Q: Coaching is clearly in the blood, your brother Martin Grennell, his sons Jonathan and Mark all at Killester and obviously yourself. Can you see Susie or Paul getting into coaching too?
“Paul and Susie both have coached with Phoenix and at the Hard 2 Guard Camps throughout their playing careers with Phoenix. Susie is expecting baby number two, but I know once Grace starts playing she and her husband Conor, who plays for Star, will definitely be coaching. I think Paul will eventually go into coaching, as with all his experiences he has so much to offer the future generation.”
Q: Let’s turn our attentions to this season, Phoenix Basketball Club, you had brought in an American, Devona Stell from Atlanta, Georgia, but she’s now gone to France to play due to the halt in our season, I guess it’s just another example of the impact Covid-19 has had?
“Yes it was such a shame, as she was a really good fit for our team. She was devastated that the season was halted, as she was looking forward to playing here. We were delighted that she got the opportunity to trial in France and hopefully we might see her back here at some stage.”
Q: How is the rest of your squad shaping up for the season?

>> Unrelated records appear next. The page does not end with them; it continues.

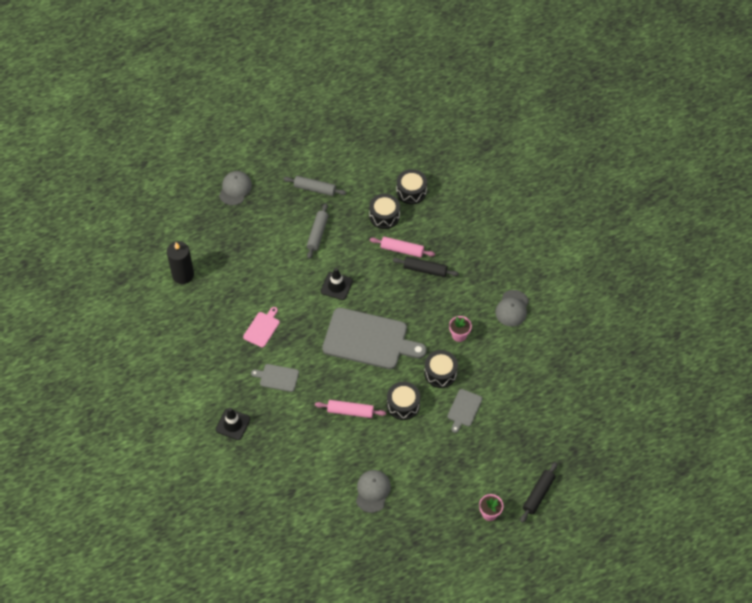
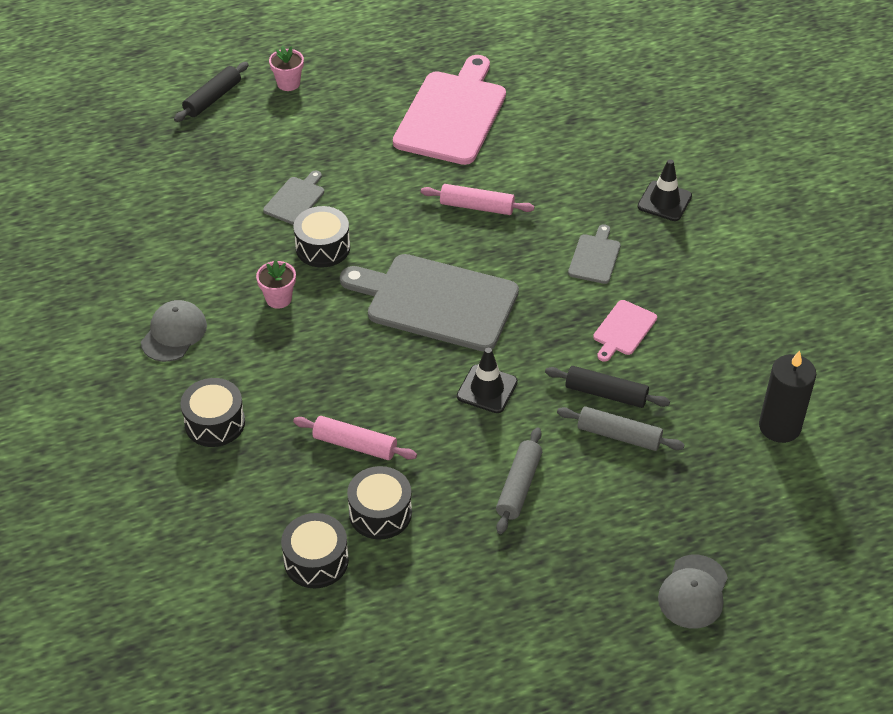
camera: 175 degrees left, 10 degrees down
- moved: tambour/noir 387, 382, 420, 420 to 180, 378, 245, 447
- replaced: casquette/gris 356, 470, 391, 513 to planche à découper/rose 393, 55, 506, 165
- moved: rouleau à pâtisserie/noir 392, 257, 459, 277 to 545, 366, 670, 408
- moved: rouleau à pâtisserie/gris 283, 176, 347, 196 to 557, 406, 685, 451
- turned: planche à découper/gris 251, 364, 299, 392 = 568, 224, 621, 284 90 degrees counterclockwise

“It was shaping up well, but unfortunately we have not been allowed train for the past five weeks due to lockdown. We have a young team, with the McGrath sisters (Charley and Georgie), Aoife Turley, Cassie Taylor, Maeve Deery and new transfer Muirin McCreanor. The experience of Mairead McNally, Sinead Smye and Rebecca Barker is crucial for our team. Phoenix Under-18 players Anna Duncan and Anna Cassidy will join the team for their first season.”
Q: Are there any up-and-coming players through your underage set-up at the club who might make the breakthrough into the senior side that we should be watching out for this season?
“Aoife Turley and Cassie Taylor joined the squad last season, but due to study commitments did not get to play a lot, but this season they are fully committed and I really think they will make an impact in the league.”
Q: And finally, what are your hopes for the season when it does get up and running?
“My hope is that we have a season soon. I'm hoping and I believe it will be a very competitive league and Cup and Rockets will be up there competing to the end of this unforgettable season.”